Arbeitsauftrag 1
Tausche in der Auflistung im Abschnitt von ihrem Anfang bis einschließlich der Zeile mit „теннис, легкая атлетика, танцы на колясках и“ das Wort „Feuerwehr“ gegen „Polizei“ aus. Gib diesen Abschnitt sonst unverändert wieder.

Emissionen gibt es auch in geschlossenen Räumen
Fällt das Wort „Umweltverschmutzung“, denken viele Menschen an Belastung durch Feinstaub, Plastikmüll oder CO2. Emissionen gibt es aber nicht nur draußen, sondern auch in geschlossenen Räumen – und dort halten wir uns Studien und Untersuchungen zufolge 90 Prozent unserer Zeit auf. Schadstoffe in der Raumluft, verursacht durch ungeprüfte Baumaterialien, Elektrosmog, Schimmel oder Gase wie Radon, beeinträchtigen unsere Gesundheit erheblich. Kopfschmerzen, Unwohlsein, Kreislaufbeschwerden, Asthma oder Allergien treten auf. Bereits heute leidet schon jeder fünfte Deutsche an Allergien, die durch die meist geruchlosen Emissionen von Bauprodukten unbemerkt weiter verstärkt werden können. Schwerflüchtige Substanzen dünsten jahre- bis jahrzehntelang aus und entfalten so eine verhängnisvolle Wirkung. Das Allergierisiko von Kindern steigt übrigens signifikant, wenn werdende Mütter über die Raumluft Kontakt zu ungeprüften, belasteten Baustoffen haben.

Arbeitsauftrag 2
Nenne sämtliche Verursacher von Schadstoffen in der Raumluft, die der Text aufzählt.

Auszüge der Auflistung
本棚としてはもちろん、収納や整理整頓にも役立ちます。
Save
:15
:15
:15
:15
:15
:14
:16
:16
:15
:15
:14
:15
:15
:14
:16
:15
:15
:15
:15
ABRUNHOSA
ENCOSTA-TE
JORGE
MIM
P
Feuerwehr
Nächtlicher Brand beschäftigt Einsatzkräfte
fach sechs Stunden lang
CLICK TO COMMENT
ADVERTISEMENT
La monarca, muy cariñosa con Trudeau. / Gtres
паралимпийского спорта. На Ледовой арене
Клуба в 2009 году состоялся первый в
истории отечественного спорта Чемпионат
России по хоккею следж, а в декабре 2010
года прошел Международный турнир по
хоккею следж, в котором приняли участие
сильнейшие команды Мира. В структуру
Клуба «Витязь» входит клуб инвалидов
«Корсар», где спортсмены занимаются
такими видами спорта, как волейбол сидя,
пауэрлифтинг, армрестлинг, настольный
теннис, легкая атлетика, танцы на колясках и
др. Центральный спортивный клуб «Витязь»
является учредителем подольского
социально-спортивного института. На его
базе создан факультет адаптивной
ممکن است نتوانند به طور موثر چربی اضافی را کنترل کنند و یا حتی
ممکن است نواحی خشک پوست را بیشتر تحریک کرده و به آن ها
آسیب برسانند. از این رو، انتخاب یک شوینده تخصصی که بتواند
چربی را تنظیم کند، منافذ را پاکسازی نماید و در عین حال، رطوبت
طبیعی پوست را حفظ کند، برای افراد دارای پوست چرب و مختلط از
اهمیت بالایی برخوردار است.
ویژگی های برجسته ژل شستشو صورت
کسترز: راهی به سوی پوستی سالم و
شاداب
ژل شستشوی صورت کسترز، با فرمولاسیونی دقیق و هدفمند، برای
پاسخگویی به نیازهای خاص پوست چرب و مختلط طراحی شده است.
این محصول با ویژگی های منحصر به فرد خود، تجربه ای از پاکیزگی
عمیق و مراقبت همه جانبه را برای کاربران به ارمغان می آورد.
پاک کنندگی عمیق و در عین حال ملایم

Erwartete Antwort 1
本棚としてはもちろん、収納や整理整頓にも役立ちます。
Save
:15
:15
:15
:15
:15
:14
:16
:16
:15
:15
:14
:15
:15
:14
:16
:15
:15
:15
:15
ABRUNHOSA
ENCOSTA-TE
JORGE
MIM
P
Polizei
Nächtlicher Brand beschäftigt Einsatzkräfte
fach sechs Stunden lang
CLICK TO COMMENT
ADVERTISEMENT
La monarca, muy cariñosa con Trudeau. / Gtres
паралимпийского спорта. На Ледовой арене
Клуба в 2009 году состоялся первый в
истории отечественного спорта Чемпионат
России по хоккею следж, а в декабре 2010
года прошел Международный турнир по
хоккею следж, в котором приняли участие
сильнейшие команды Мира. В структуру
Клуба «Витязь» входит клуб инвалидов
«Корсар», где спортсмены занимаются
такими видами спорта, как волейбол сидя,
пауэрлифтинг, армрестлинг, настольный
теннис, легкая атлетика, танцы на колясках и

Erwartete Antwort 2
ungeprüfte Baumaterialien, Elektrosmog, Schimmel, Gase wie Radon